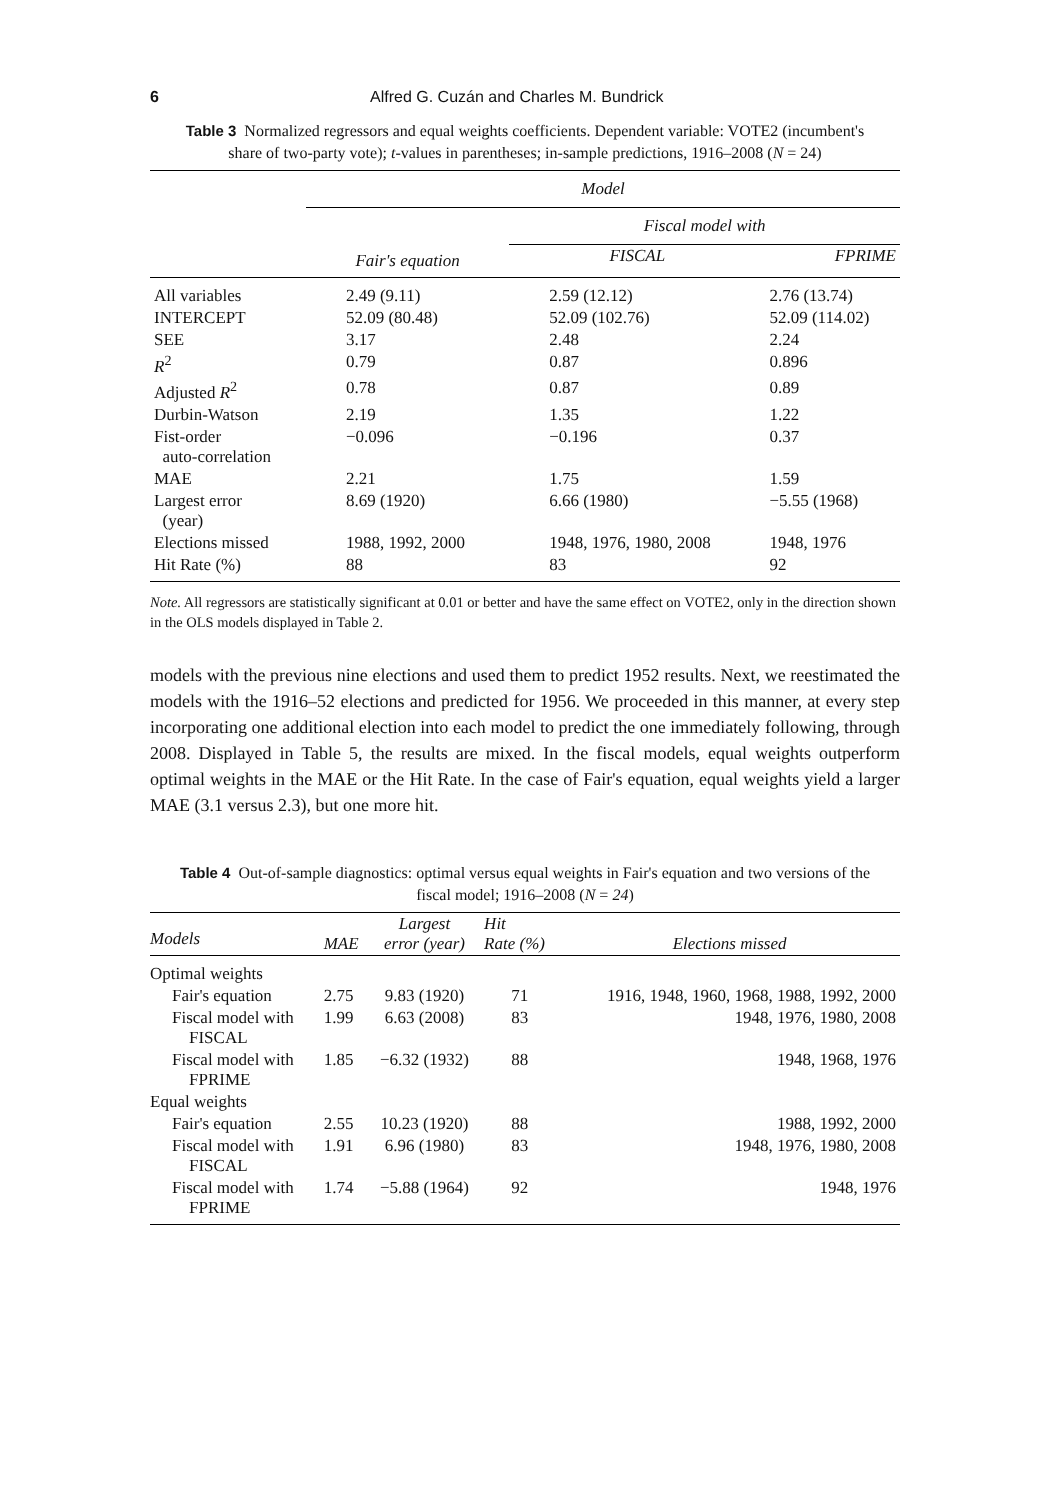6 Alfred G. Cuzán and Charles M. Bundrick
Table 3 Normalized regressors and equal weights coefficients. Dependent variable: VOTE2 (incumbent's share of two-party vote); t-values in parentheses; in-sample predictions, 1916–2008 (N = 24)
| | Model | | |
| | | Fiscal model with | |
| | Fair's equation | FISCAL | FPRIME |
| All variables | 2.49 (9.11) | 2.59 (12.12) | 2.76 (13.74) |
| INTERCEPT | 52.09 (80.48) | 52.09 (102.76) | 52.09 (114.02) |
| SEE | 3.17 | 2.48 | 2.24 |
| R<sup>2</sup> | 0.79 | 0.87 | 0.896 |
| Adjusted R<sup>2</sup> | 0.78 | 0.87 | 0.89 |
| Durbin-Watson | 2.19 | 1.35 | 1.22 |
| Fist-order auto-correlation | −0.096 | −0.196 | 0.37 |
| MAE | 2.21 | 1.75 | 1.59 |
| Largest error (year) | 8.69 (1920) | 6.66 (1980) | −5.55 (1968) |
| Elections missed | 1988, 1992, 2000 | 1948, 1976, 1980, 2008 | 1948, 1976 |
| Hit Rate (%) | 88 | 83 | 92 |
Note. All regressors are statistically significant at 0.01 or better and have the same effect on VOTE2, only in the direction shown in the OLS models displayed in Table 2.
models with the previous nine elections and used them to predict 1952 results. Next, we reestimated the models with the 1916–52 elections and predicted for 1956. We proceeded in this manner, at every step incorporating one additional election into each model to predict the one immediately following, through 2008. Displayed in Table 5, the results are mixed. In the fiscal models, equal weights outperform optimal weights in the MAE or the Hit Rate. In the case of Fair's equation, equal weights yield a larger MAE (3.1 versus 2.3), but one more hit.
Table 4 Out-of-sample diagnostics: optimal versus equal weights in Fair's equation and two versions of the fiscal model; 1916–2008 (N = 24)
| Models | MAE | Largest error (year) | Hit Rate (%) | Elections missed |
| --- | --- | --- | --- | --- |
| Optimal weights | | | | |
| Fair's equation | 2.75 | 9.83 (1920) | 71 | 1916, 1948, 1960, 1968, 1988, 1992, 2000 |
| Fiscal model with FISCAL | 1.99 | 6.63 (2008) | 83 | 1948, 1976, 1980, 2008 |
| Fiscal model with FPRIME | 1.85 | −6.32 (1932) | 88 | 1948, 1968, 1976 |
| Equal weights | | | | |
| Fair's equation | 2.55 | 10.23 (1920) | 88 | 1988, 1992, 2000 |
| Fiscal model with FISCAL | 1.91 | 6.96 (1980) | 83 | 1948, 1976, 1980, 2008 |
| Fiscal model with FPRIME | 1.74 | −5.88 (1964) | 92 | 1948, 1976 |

□ □ □ □ □ □ □

- Exercise
In the lines above, locate the string "regressors". Copy every line where it occurs.

- Answer space
Table 3 Normalized regressors and equal weights coefficients. Dependent variable: VOTE2 (incumbent's share of two-party vote); t-values in parentheses; in-sample predictions, 1916–2008 (N = 24)
Note. All regressors are statistically significant at 0.01 or better and have the same effect on VOTE2, only in the direction shown in the OLS models displayed in Table 2.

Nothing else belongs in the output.